Retype every entry below without pictures.

◆ ◆ ◆ ◆ ◆

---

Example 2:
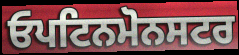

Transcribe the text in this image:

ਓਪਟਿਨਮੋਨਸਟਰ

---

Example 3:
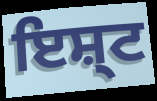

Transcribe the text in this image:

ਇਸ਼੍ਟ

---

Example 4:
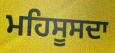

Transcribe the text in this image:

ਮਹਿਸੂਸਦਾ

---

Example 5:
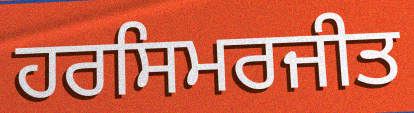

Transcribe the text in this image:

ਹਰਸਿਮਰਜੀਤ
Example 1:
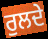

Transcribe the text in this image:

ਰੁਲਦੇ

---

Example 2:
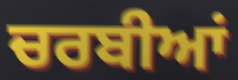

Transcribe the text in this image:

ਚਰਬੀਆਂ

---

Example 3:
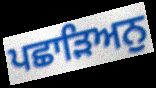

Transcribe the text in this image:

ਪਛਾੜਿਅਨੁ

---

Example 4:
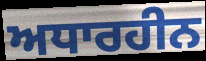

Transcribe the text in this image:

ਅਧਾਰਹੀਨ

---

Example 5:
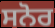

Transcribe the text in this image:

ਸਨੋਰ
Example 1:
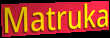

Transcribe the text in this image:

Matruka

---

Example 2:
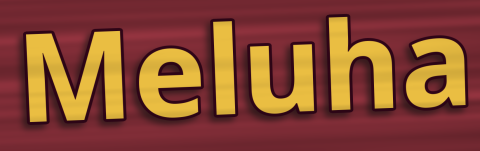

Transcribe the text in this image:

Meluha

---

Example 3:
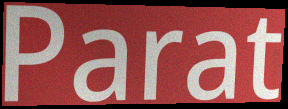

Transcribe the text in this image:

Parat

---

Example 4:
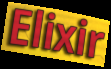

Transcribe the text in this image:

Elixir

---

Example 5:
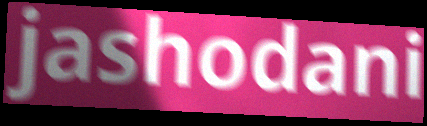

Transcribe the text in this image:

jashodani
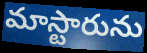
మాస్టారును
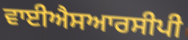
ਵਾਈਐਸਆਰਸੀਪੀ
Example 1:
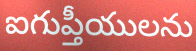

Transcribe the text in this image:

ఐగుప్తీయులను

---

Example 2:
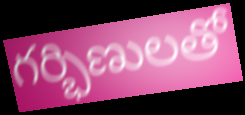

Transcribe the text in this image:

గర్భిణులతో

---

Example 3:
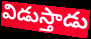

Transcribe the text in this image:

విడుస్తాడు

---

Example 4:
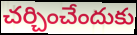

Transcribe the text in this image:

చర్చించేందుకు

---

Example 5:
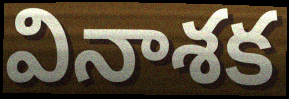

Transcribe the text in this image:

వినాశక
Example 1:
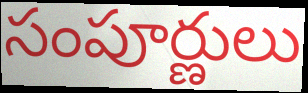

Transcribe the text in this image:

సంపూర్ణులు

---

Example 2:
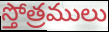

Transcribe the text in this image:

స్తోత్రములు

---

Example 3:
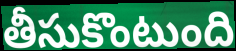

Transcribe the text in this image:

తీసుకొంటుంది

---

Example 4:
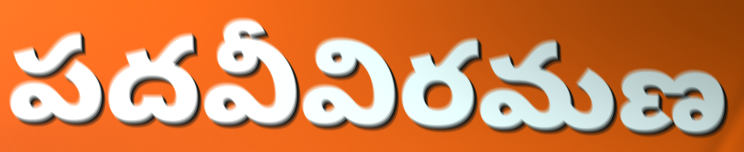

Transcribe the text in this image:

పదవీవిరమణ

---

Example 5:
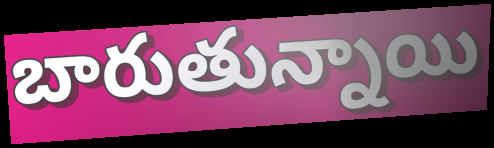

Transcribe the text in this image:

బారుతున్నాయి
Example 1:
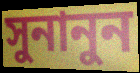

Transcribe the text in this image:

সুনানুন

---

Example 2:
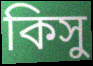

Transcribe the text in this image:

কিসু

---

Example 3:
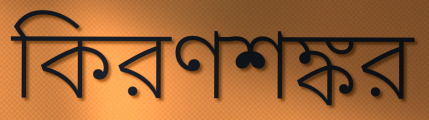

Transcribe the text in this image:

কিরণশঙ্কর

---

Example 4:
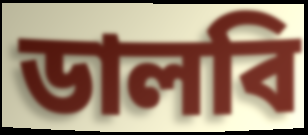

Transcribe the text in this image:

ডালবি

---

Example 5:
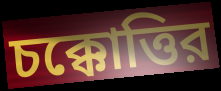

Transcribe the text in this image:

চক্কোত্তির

◆ ◆ ◆ ◆ ◆

### OUTPUT BELOW
---

Example 2:

Transcribe the text in this image:

ਓਪਟਿਨਮੋਨਸਟਰ

---

Example 3:

Transcribe the text in this image:

ਇਸ਼੍ਟ

---

Example 4:

Transcribe the text in this image:

ਮਹਿਸੂਸਦਾ

---

Example 5:

Transcribe the text in this image:

ਹਰਸਿਮਰਜੀਤ
Example 1:

Transcribe the text in this image:

ਰੁਲਦੇ

---

Example 2:

Transcribe the text in this image:

ਚਰਬੀਆਂ

---

Example 3:

Transcribe the text in this image:

ਪਛਾੜਿਅਨੁ

---

Example 4:

Transcribe the text in this image:

ਅਧਾਰਹੀਨ

---

Example 5:

Transcribe the text in this image:

ਸਨੋਰ
Example 1:

Transcribe the text in this image:

Matruka

---

Example 2:

Transcribe the text in this image:

Meluha

---

Example 3:

Transcribe the text in this image:

Parat

---

Example 4:

Transcribe the text in this image:

Elixir

---

Example 5:

Transcribe the text in this image:

jashodani
మాస్టారును
ਵਾਈਐਸਆਰਸੀਪੀ
Example 1:

Transcribe the text in this image:

ఐగుప్తీయులను

---

Example 2:

Transcribe the text in this image:

గర్భిణులతో

---

Example 3:

Transcribe the text in this image:

విడుస్తాడు

---

Example 4:

Transcribe the text in this image:

చర్చించేందుకు

---

Example 5:

Transcribe the text in this image:

వినాశక
Example 1:

Transcribe the text in this image:

సంపూర్ణులు

---

Example 2:

Transcribe the text in this image:

స్తోత్రములు

---

Example 3:

Transcribe the text in this image:

తీసుకొంటుంది

---

Example 4:

Transcribe the text in this image:

పదవీవిరమణ

---

Example 5:

Transcribe the text in this image:

బారుతున్నాయి
Example 1:

Transcribe the text in this image:

সুনানুন

---

Example 2:

Transcribe the text in this image:

কিসু

---

Example 3:

Transcribe the text in this image:

কিরণশঙ্কর

---

Example 4:

Transcribe the text in this image:

ডালবি

---

Example 5:

Transcribe the text in this image:

চক্কোত্তির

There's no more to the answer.